Per giorni i media di tutto il mondo si sono dannati per stabilire il fixing dei numeri che avrebbe dato Barack Obama nel suo discorso sull’Afghanistan. Quanti soldati rientreranno dal teatro di guerra, e in quanto tempo, in un complesso calcolo di aritmetica del “surge”. Ma, come spesso avviene in campagna elettorale (perché tra un anno e spicci si vota negli Stati Uniti) a volte il “frame”, la cornice, è perfino più importante del quadro disegnato dal presidente. Che prevede il rientro di 33mila uomini, 10mila entro la fine dell’anno, e il resto entro settembre 2012, giusto in tempo per le elezioni presidenziali.
Reso nell’ornata retorica del comandante in capo, che ha costruito il suo discorso come un vero e proprio “ritorno a casa”; un nostos che parte da dalle Torri Gemelle e da Pearl Harbour, si stende fino all’Afghanistan e al Pakistan del compound di Abbottabad per poi rientrare in America, a Chicago (dove si terrà un vertice Nato il prossimo maggio) e a Fort Campbell, dove il presidente si è complimentato con i Seals della missione bin Laden.
Un andamento circolare, racchiuso nella frase chiave dell’intervento di Obama, quasi un’esortazione: «America, è tempo di concentrarsi sul nation building qui, a casa». Un’anabasi, più che un’odissea.

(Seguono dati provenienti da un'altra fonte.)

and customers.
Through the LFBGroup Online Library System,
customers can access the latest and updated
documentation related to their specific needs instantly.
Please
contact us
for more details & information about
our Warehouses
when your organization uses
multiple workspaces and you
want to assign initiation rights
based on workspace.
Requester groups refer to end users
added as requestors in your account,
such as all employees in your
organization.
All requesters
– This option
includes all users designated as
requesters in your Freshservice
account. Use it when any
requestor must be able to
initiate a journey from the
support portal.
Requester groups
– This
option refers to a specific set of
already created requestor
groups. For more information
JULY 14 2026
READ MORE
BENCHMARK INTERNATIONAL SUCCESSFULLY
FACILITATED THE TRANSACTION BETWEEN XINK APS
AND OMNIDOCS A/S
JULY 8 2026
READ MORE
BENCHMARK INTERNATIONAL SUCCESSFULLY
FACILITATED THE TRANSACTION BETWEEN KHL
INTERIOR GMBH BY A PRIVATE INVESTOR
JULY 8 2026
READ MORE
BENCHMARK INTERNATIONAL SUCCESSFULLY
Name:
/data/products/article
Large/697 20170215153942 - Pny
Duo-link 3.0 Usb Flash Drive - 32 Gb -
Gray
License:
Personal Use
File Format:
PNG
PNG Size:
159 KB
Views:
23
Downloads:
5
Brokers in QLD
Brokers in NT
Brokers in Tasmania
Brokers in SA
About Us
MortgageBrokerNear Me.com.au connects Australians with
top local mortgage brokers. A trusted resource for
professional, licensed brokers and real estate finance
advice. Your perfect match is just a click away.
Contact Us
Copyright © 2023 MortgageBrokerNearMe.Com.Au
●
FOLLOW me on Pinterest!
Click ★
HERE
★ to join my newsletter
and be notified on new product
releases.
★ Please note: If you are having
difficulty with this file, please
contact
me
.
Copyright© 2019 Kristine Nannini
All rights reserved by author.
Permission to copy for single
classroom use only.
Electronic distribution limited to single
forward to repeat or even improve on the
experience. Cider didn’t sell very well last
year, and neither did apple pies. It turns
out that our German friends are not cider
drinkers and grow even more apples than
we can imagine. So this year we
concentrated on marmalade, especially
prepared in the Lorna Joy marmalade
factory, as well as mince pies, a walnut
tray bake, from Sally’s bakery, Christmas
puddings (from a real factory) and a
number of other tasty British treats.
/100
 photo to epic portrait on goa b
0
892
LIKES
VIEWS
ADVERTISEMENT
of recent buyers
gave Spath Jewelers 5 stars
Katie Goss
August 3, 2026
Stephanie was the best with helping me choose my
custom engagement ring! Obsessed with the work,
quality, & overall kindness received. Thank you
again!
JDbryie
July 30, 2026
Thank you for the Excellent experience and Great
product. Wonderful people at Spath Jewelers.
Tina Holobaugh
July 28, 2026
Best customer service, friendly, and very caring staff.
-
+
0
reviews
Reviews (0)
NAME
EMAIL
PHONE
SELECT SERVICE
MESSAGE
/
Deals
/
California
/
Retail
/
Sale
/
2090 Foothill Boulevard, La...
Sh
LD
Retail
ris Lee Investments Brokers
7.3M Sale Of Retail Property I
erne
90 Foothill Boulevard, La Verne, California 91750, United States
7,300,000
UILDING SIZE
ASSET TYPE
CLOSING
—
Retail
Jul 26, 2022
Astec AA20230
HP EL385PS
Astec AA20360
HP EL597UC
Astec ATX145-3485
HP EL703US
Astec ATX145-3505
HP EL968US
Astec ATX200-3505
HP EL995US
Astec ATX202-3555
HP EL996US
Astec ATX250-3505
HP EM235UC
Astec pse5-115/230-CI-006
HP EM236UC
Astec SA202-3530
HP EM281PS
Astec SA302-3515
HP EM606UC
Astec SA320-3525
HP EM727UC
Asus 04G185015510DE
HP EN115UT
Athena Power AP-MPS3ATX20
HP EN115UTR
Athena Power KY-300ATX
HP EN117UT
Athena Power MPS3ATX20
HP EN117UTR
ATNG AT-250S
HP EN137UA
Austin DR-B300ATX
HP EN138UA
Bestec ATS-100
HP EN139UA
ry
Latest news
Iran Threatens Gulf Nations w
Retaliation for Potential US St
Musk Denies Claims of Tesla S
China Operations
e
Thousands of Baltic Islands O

Tanto che la tiepida accoglienza dello speech da parte dei media americani si può leggere come uno scontro tra narrative in conflitto. Da una parte, quella della Casa Bianca che rivendica il successo dell’omicidio di bin Laden e la sostanziale conclusione della vicenda iniziata l’11 settembre di dieci anni fa («Stiamo mantenendo quell’impegno» ha scandito Obama, nella frase più delicata dell’intero discorso).
Dall’altra, l’opinione pubblica americana che nelle parole del presidente sente, invece, puzza di “missione compiuta” (come nello sciagurato striscione bushiano sulla Lincoln) e, facendosi qualche calcolo, teme che questa nuova svolta dell’amministrazione contraddica la strategia sin qui tenuta dai generali, consegnando il dossier afghano all’archivio dei fallimenti a stelle e strisce, scaffale Iraq e Vietnam.
Dal momento, però, che il discorso del presidente era in prime time, scodellato direttamente nelle case degli americani, l’immagine sussurrava anche più della voce di Obama. Innanzitutto, nella scelta del luogo. Non lo Studio ovale che, nella storia della Casa Bianca, è il Sancta Sanctorum delle dichiarazioni solenni, in particolare sulla guerra (per tutti, John Fitzgerald Kennedy sulla crisi cubana). E neanche una accademia militare, dove di solito tra soldati e stellette si spiegano le strategie e i piani più ambiziosi.
Niente da fare, per gli spin doctor del presidente il messaggio di ritorno-a-casa non doveva essere spazzato da venti di guerra, tutto doveva suggerire una nuova fase.
Sulla scia visiva dell’altro annuncio, quello della missione che ha portato alla morte di Osama. Stessa location, la East Room, con la sua guida rossa, la fuga di colonne bianche, le sedie d’oro e damasco, il lampadario di cristallo, il podio leggero, le bandiere. Un set più spazioso dello Studio ovale, ma che nei piani degli Obama boys è stato trattato secondo le rigide regole che valgono per l’ufficio del presidente: un solo giornalista della carta stampata in pool e un solo fotografo.
Ed è stata, anzi, una concessione, perché finora gli scatti del discorso venivano fatti soltanto dopo, in una specie di finzione cui Obama si sottoponeva per consentire anche ai fotoreporter di avere le immagini dell’intervento. Proprio la scorsa volta, quella di bin Laden, la stampa si era lamentata per non avere avuto accesso durante lo speech, ma solo al termine.
Il racconto visuale del discorso sull’Afghanistan era, dunque, in piena continuità narrativa con quello di Osama, era il suo step successivo, serviva a rievocare anche iconicamente, in maniera subliminale, il più grande successo dell’amministrazione: vedevi il presidente e pensavi al blitz dei Navy Seals. Lui da solo, senza generali e collaboratori.
Stretto da una interminabile zoomata di venti secondi, e poi quasi un quarto d’ora di mezzobusto, gestualità ridotta ai cenni delle mani, gli occhi sul teleprompter.
Gli altri staranno lì a fare i conti. Ma l’augusta immagine del comandante-in-capo suggeriva solo una cosa: sono quello di Osama, adesso vi riporto a casa. E magari fra un annetto ritornerò pure io a casa. Bianca, magari. Missione compiuta?